Pence, during a stop at an Indianapolis entrepreneurship center, criticized the property tax as a “direct tax on investment” that discourages companies from investing in new technologies and expansion.

Indiana has the 19th highest personal property tax rate per capita in the U.S. Twelve states, including Illinois and Ohio, have no personal property tax, and Michigan will phase out its tax by 2024. He said Kentucky’s tax is lower that Indiana’s, which varies by county.

Pence’s plan to phase out the tax included few details, and he said there were several options that he wanted the Legislature to consider.

The governor’s plan, which he planned to promote during a stop today in Fort Wayne, also calls for the Indiana Economic Development Corp., the state’s business recruiting agency, to commission an assessment of the state’s most productive regional metropolitan areas to determine which quality-of-life improvements would best attract talent and businesses.

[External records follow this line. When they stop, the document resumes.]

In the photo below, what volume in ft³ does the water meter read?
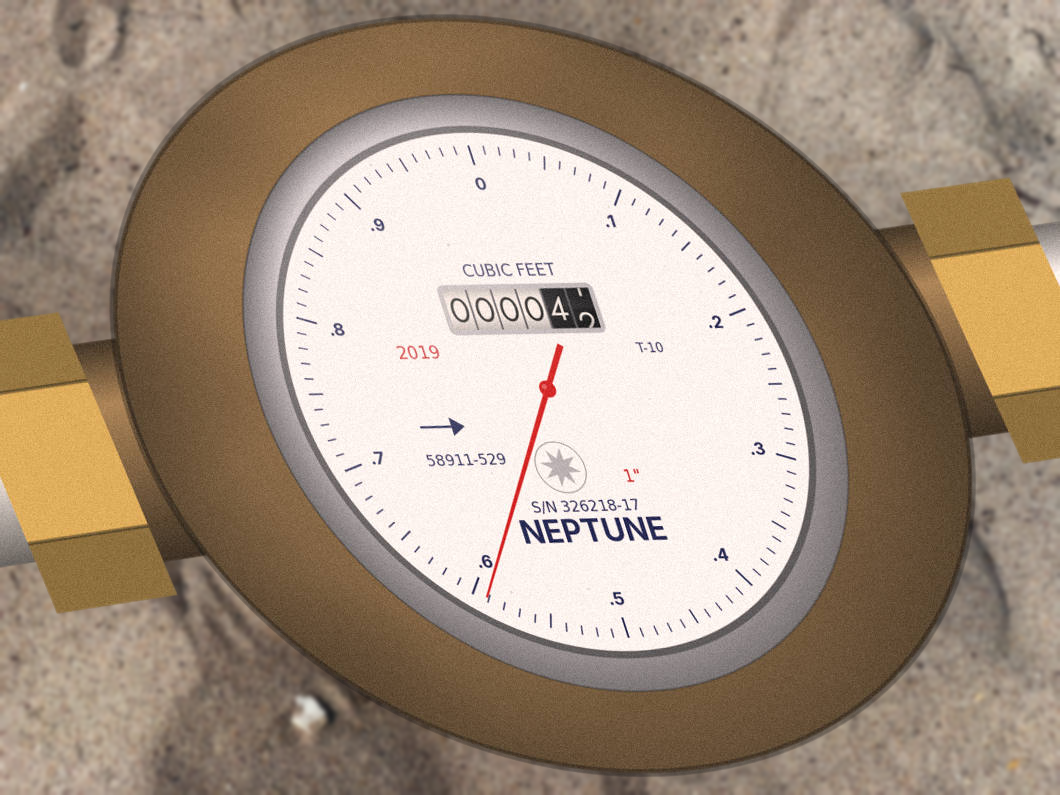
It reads 41.59 ft³
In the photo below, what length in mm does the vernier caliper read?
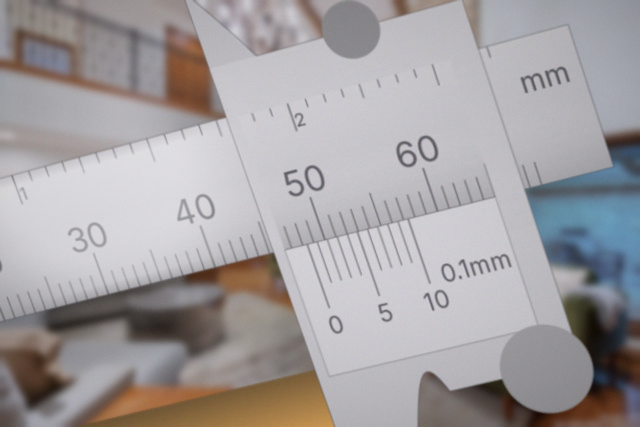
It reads 48.4 mm
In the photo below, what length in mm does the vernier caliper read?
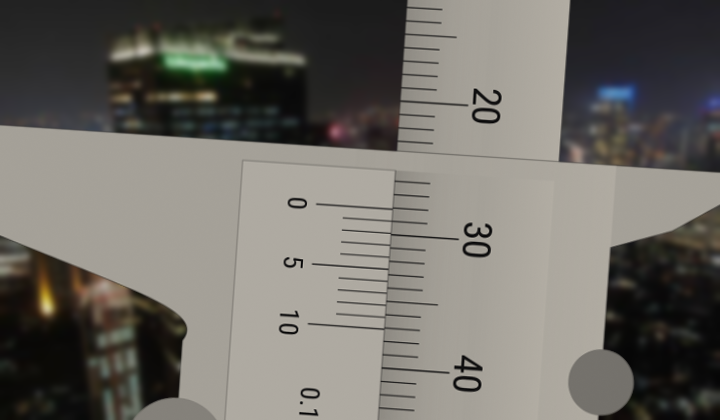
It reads 28.1 mm
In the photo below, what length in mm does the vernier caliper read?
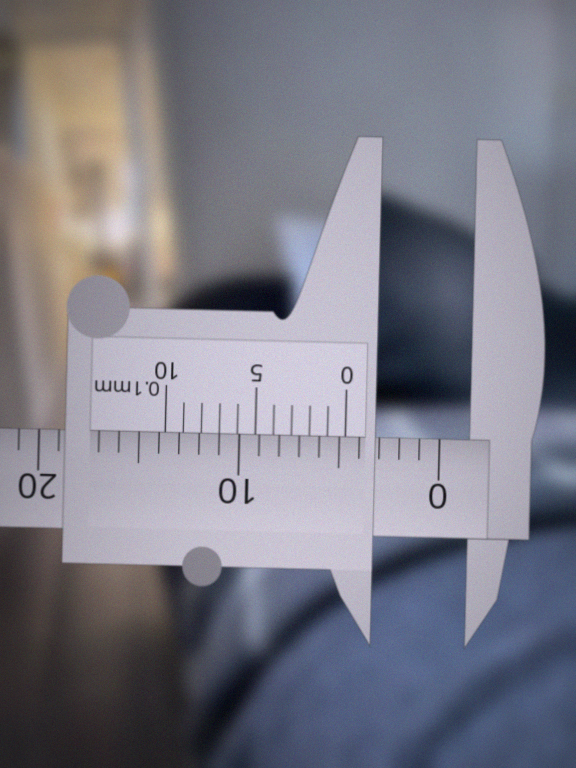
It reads 4.7 mm
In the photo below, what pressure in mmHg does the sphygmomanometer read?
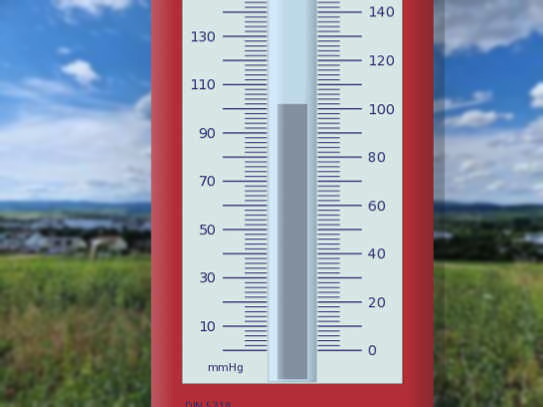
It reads 102 mmHg
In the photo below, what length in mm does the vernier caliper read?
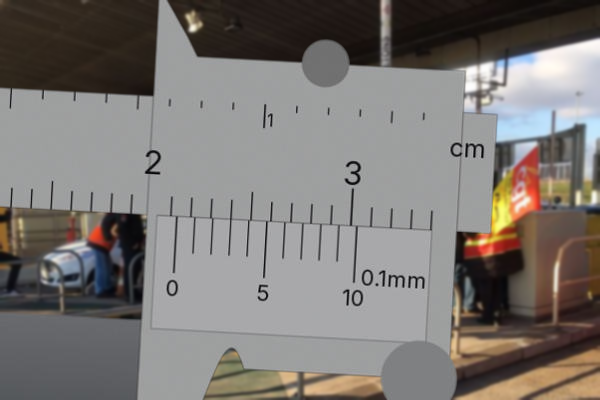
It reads 21.3 mm
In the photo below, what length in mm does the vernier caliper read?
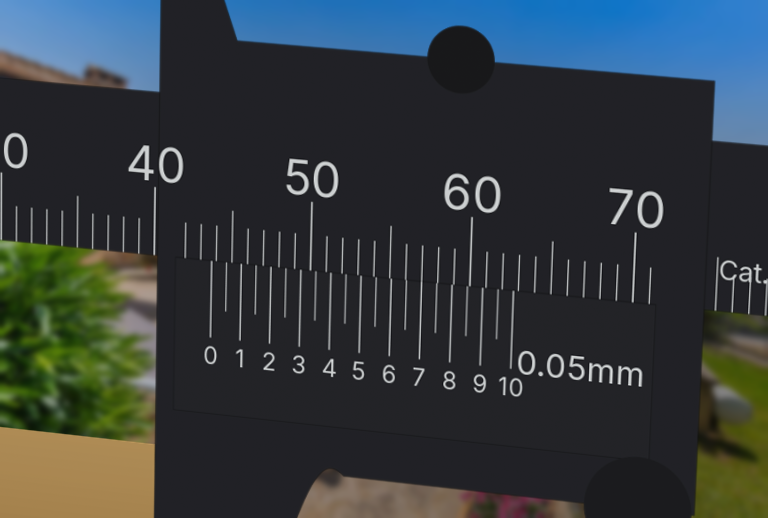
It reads 43.7 mm
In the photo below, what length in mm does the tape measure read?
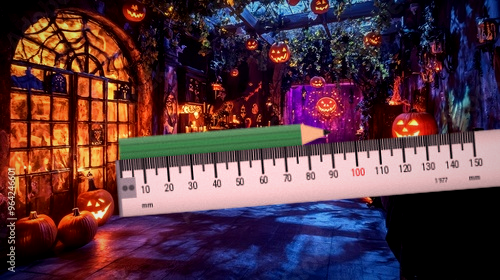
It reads 90 mm
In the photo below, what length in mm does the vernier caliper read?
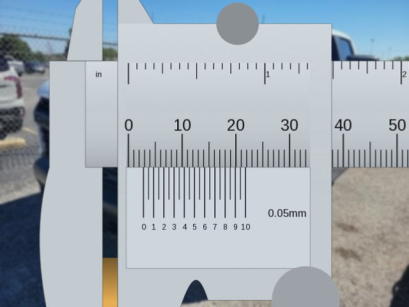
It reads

Pence also wants the agency to assess how to raise billions of dollars in new private investment for cities over the next decade.

In another initiative that relies on private funding, Pence wants private-sector leaders, primarily in technology and science, to create a talent fund that can be used to recruit entrepreneurs to Indiana. He also wants the state to find ways to improve career and technical education.

Pence’s plan also calls for streamlining the business regulation process to create one-stop permitting and calls for investing $400 million in highway expansion over several years. The highway money would come from Major Moves, the highway fund created by the leading of the Indiana Toll Road.